[Dataset items]:

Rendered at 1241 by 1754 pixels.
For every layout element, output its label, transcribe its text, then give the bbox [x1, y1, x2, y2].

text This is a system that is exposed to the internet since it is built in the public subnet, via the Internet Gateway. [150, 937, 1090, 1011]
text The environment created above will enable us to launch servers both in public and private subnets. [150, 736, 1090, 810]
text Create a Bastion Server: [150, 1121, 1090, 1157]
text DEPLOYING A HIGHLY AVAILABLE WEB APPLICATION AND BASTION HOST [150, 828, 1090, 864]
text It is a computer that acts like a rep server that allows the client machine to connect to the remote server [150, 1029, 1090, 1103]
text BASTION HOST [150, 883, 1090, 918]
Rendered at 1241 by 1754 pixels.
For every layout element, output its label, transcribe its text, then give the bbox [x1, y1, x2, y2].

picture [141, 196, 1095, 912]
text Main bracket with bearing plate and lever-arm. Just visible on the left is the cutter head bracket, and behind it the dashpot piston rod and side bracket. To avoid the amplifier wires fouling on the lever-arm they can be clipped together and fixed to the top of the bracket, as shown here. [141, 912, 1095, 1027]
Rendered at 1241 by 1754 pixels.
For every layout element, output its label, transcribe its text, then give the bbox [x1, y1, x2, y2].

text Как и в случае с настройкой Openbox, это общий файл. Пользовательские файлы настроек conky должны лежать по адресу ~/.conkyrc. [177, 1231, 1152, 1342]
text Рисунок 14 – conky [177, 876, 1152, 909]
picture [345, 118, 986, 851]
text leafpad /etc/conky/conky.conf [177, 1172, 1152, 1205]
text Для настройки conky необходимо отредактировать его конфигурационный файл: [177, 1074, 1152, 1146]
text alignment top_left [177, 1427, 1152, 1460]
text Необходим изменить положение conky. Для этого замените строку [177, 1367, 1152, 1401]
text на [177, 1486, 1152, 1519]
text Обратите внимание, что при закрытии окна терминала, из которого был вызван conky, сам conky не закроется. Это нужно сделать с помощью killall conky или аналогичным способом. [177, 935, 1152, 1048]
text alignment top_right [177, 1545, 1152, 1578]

[What needs to be done]: Convert the part of the records that runs from the start through the line containing "text This is" into a JSON list of strings, with one string per line and blank lines omitted.

[Reply]:
[
  "Rendered at 1241 by 1754 pixels.",
  "For every layout element, output its label, transcribe its text, then give the bbox [x1, y1, x2, y2].",
  "text This is a system that is exposed to the internet since it is built in the public subnet, via the Internet Gateway. [150, 937, 1090, 1011]"
]